Why Mental Health Billing Claims Keep Coming Back Denied

Why Mental Health Billing Claims Keep Coming Back Denied

The overwhelming majority of providers guess there is some issue with the coding. Typically, it’s a documentation issue. Most often, Mental Health Billing is lost because the payers aren’t receiving what is outlined in the clinical record to confirm it was medically necessary.

What Payers Check on Every Mental Health Billing Claim

When mental health billing claims are submitted to the payers, they are reviewed for three things. Supportive diagnoses to identify the level of care. An up-to-date treatment plan, leading to therapeutic work. Notes of sessions with clear evidence of measurable patient progress towards documented treatment objectives. If there is an apparent relationship between all three and a claim is made, then it moves forward from there without problems. If any of them are omitted or unclear, the claim is rejected.

Writing Session Notes That Support the Claim

The majority of therapists fill out the descriptive notes. They take notes about the session. They explain what the patient said and the providers’ reaction to the patient. However, they do not link this session to the treatment plan. They don’t demonstrate progress towards functioning. Diagnostic and treatment plans for mental health billing ignored note and resource conditions, particularly those that contained medical necessity documentation, which were not met, despite an appropriate clinical plan and treatment session actually occurring.

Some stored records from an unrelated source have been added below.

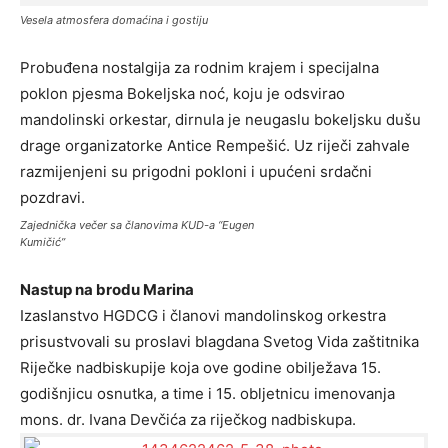
Vesela atmosfera domaćina i gostiju
Probuđena nostalgija za rodnim krajem i specijalna
poklon pjesma Bokeljska noć, koju je odsvirao
mandolinski orkestar, dirnula je neugaslu bokeljsku dušu
drage organizatorke Antice Rempešić. Uz riječi zahvale
razmijenjeni su prigodni pokloni i upućeni srdačni
pozdravi.
Zajednička večer sa članovima KUD-a “Eugen
Kumičić”
Nastup na brodu Marina
Izaslanstvo HGDCG i članovi mandolinskog orkestra
prisustvovali su proslavi blagdana Svetog Vida zaštitnika
Riječke nadbiskupije koja ove godine obilježava 15.
godišnjicu osnutka, a time i 15. obljetnicu imenovanja
mons. dr. Ivana Devčića za riječkog nadbiskupa.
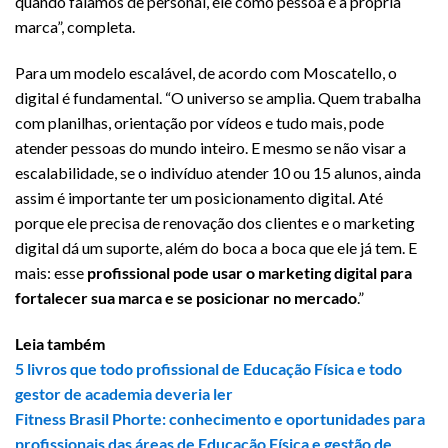
quando falamos de personal, ele como pessoa é a própria
marca”, completa.
Para um modelo escalável, de acordo com Moscatello, o
digital é fundamental. “O universo se amplia. Quem trabalha
com planilhas, orientação por vídeos e tudo mais, pode
atender pessoas do mundo inteiro. E mesmo se não visar a
escalabilidade, se o indivíduo atender 10 ou 15 alunos, ainda
assim é importante ter um posicionamento digital. Até
porque ele precisa de renovação dos clientes e o marketing
digital dá um suporte, além do boca a boca que ele já tem. E
mais: esse
profissional pode usar o marketing digital para
fortalecer sua marca e se posicionar no mercado
.”
Leia também
5 livros que todo profissional de Educação Física e todo
gestor de academia deveria ler
Fitness Brasil Phorte: conhecimento e oportunidades para
profissionais das áreas de Educação Física e gestão de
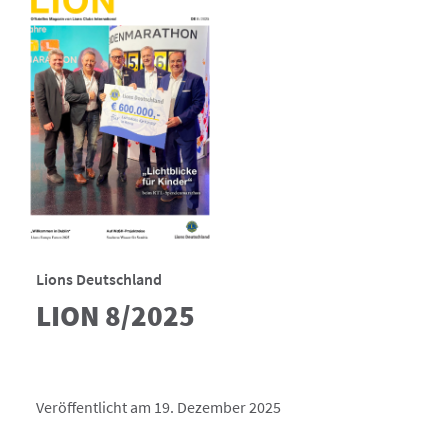
Lions Deutschland
LION 8/2025
Veröffentlicht am 19. Dezember 2025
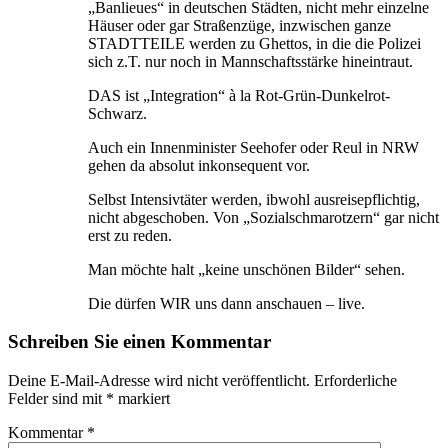
„Banlieues“ in deutschen Städten, nicht mehr einzelne
Häuser oder gar Straßenzüge, inzwischen ganze
STADTTEILE werden zu Ghettos, in die die Polizei
sich z.T. nur noch in Mannschaftsstärke hineintraut.
DAS ist „Integration“ à la Rot-Grün-Dunkelrot-
Schwarz.
Auch ein Innenminister Seehofer oder Reul in NRW
gehen da absolut inkonsequent vor.
Selbst Intensivtäter werden, ibwohl ausreisepflichtig,
nicht abgeschoben. Von „Sozialschmarotzern“ gar nicht
erst zu reden.
Man möchte halt „keine unschönen Bilder“ sehen.
Die dürfen WIR uns dann anschauen – live.
Schreiben Sie einen Kommentar
Deine E-Mail-Adresse wird nicht veröffentlicht.
Erforderliche
Felder sind mit
*
markiert
Kommentar
*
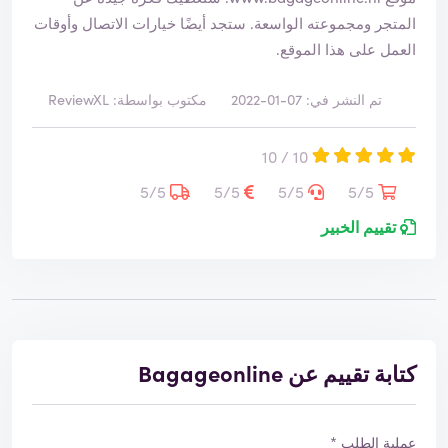
المتجر ومجموعته الواسعة. ستجد أيضًا خيارات الاتصال وأوقات
العمل على هذا الموقع.
تم النشر في: 07-01-2022
مكتوب بواسطة: ReviewXL
10 / 10
5/5
5/5
5/5
5/5
تقييم الخبير
كتابة تقييم عن Bagageonline
عملية الطلب *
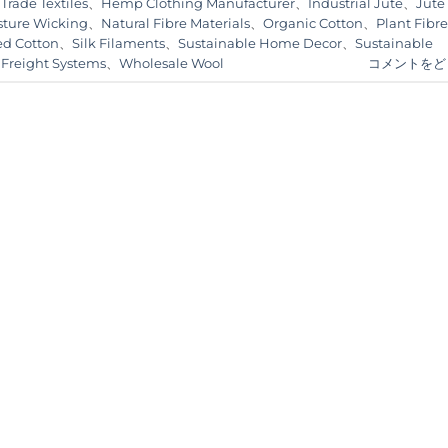
 Trade Textiles
、
Hemp Clothing Manufacturer
、
Industrial Jute
、
Jute
sture Wicking
、
Natural Fibre Materials
、
Organic Cotton
、
Plant Fibre
ed Cotton
、
Silk Filaments
、
Sustainable Home Decor
、
Sustainable
 Freight Systems
、
Wholesale Wool
コメントをど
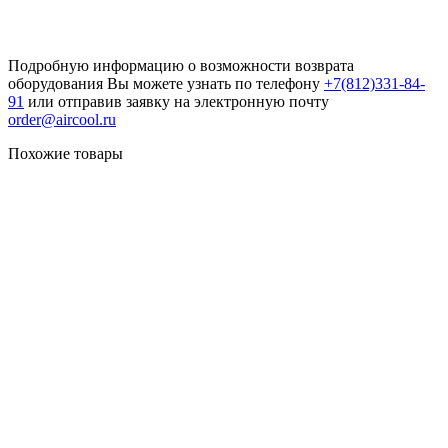
Подробную информацию о возможности возврата
оборудования Вы можете узнать по телефону
+7(812)331-84-
91
или отправив заявку на электронную почту
order@aircool.ru
Похожие товары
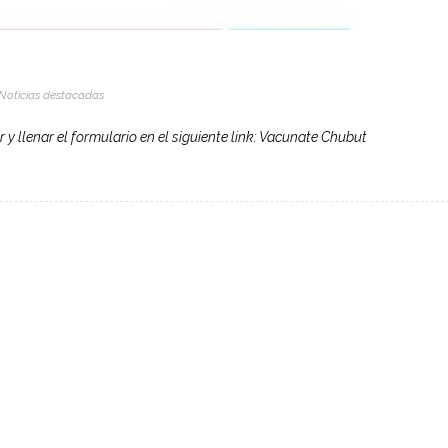
Noticias destacadas
r y llenar el formulario en el siguiente link: Vacunate Chubut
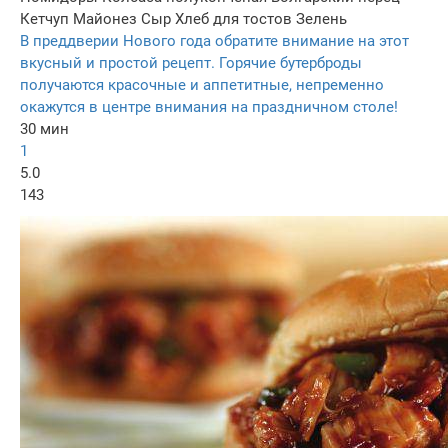
Кетчуп
Майонез
Сыр
Хлеб для тостов
Зелень
В преддверии Нового года обратите внимание на этот
вкусный и простой рецепт. Горячие бутерброды
получаются красочные и аппетитные, непременно
окажутся в центре внимания на праздничном столе!
30 мин
1
5.0
143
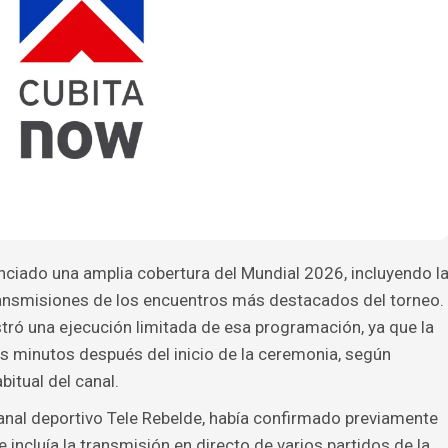
unciado una amplia cobertura del Mundial 2026, incluyendo l
transmisiones de los encuentros más destacados del torneo.
tró una ejecución limitada de esa programación, ya que la
s minutos después del inicio de la ceremonia, según
bitual del canal.
canal deportivo Tele Rebelde, había confirmado previamente
incluía la transmisión en directo de varios partidos de la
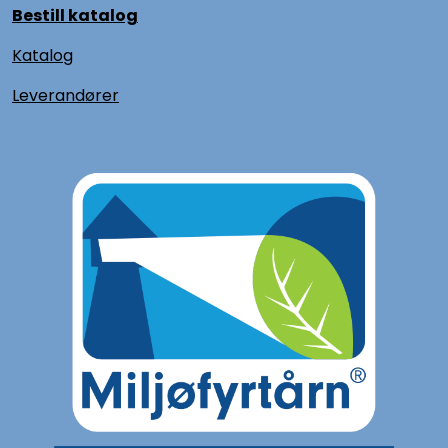
Bestill katalog
Katalog
L
everandører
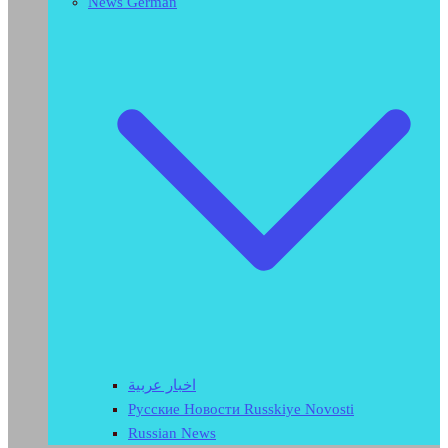
News German
اخبار عربية
Русские Новости Russkiye Novosti
Russian News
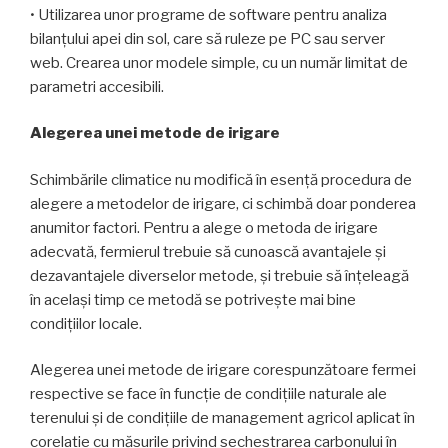
• Utilizarea unor programe de software pentru analiza
bilanțului apei din sol, care să ruleze pe PC sau server
web. Crearea unor modele simple, cu un număr limitat de
parametri accesibili.
Alegerea unei metode de irigare
Schimbările climatice nu modifică în esență procedura de
alegere a metodelor de irigare, ci schimbă doar ponderea
anumitor factori. Pentru a alege o metoda de irigare
adecvată, fermierul trebuie să cunoască avantajele și
dezavantajele diverselor metode, și trebuie să înțeleagă
în același timp ce metodă se potrivește mai bine
condițiilor locale.
Alegerea unei metode de irigare corespunzătoare fermei
respective se face în funcție de condițiile naturale ale
terenului și de condițiile de management agricol aplicat în
corelație cu măsurile privind sechestrarea carbonului în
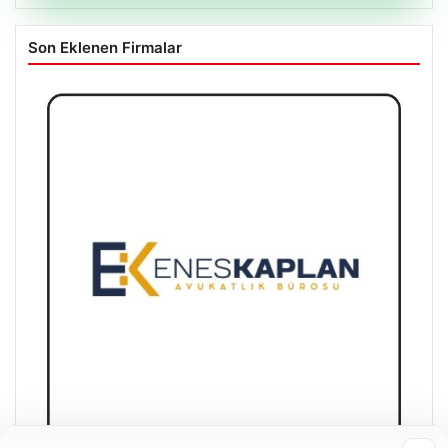
Son Eklenen Firmalar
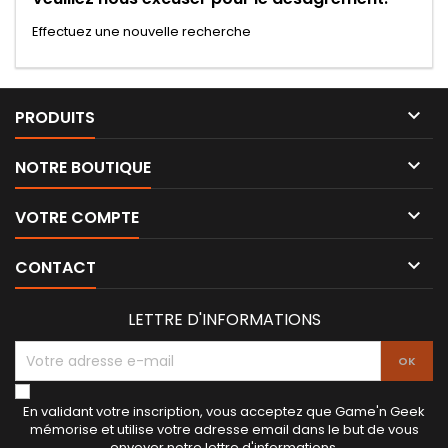
Effectuez une nouvelle recherche

PRODUITS

NOTRE BOUTIQUE

VOTRE COMPTE

CONTACT
LETTRE D'INFORMATIONS
En validant votre inscription, vous acceptez que Game'n Geek
mémorise et utilise votre adresse email dans le but de vous
envoyer notre lettre d'informations.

The fix is simple. All the other session notes must have an identifying statement of what was done. It should consist of a treatment objective that is treated. It must include his or her measurable improvement. A set of notes, addressing those three questions, will give a better chance of withstanding a payer’s review than descriptive notes that allude to a great deal and accomplish very little.

Time-Based Codes and Add-On Codes

Time-based codes for individual therapy are utilized with mental health billing. A 60-minute session would utilize a different code than a 45-minute session. A systematic error that results in incorrect reimbursement of every affected claim is a billing code that is used for every session, although the time spent on the session may not be the same. Therapy codes delivered in a psychiatric assessment and/or management code are also commonly overlooked. That’s literally leaving money on the table whenever they come across an encounter that they qualify for.

Authorization Limits That Nobody Is Tracking

A certain number of mental health visits is available every year and paid for by commercial payers. Mental health billing teams that haven’t been counting the number of billable sessions each of the patients uses continue to submit claims even when they have run out of sessions. All those claims are denied. The fix involves monitoring by the system of allowed sessions by patients and sending out renewal of sessions for approval just before the limits are reached, instead of finding the issue when denials are received from the system.

Why Not All Medical Billing and Coding Services USA Are Equal

All the billing companies claim that they’re working in the process of the revenue cycle. There is a difference in the performance of claims. The kind of medical billing and coding services the USA given by individuals who specialize in a certain field will generate different outcomes compared to generalist medical billing services, which serve any practice in any medical specialty. Whether claims are filed for the first time or denied over and over is based on the specialty knowledge used to perform the coding.

Code Updates That Cannot Be Missed

The codes will be updated annually in January. Diagnosis codes (ICD-10) are revised on an annual basis in October. The policies for which the payers pay quite often change during the course of the year. When the changes take effect, specialists offering medical billing and coding services in the USA have to keep track of these changes and adjust the processes accordingly. To those who have an in-house billing team but are primarily concerned about their volume processing work, that may seem a long way off. Claims are sent out with the deleted codes and are auto rejected until they are reconnected to the code change.

Specialty-Specific Knowledge Changes Everything

General coding training deals with such basics. It doesn’t address behavior-specific modifiers, component modifiers or the finer points of surgical coding or add-on coding for cardiology. There are certain rules associated with each specialty that have to be learned in order to be correctly applied. Medical Billing and Coding Services USA, which correspond to the medical skill set of its medical coder, reduces denials and increases the ability to collect on a claim as the coding primarily focuses on what really occurred clinically, instead of what the generalist estimated.

Internal Compliance Monitoring

Uniform patterns of coding are noticeable to payers. Use of a modifier that is always set high or always set at the same number, no matter what may be considered a statistical anomaly, and it will be seen by payers. These patterns are detected by medical billing and coding services USA which are panels that have compliance monitoring services. It is always less costly and less disruptive to resolve an opportunity to correct the coding pattern internally rather than being caught by a payer audit months later and having to address the same issue.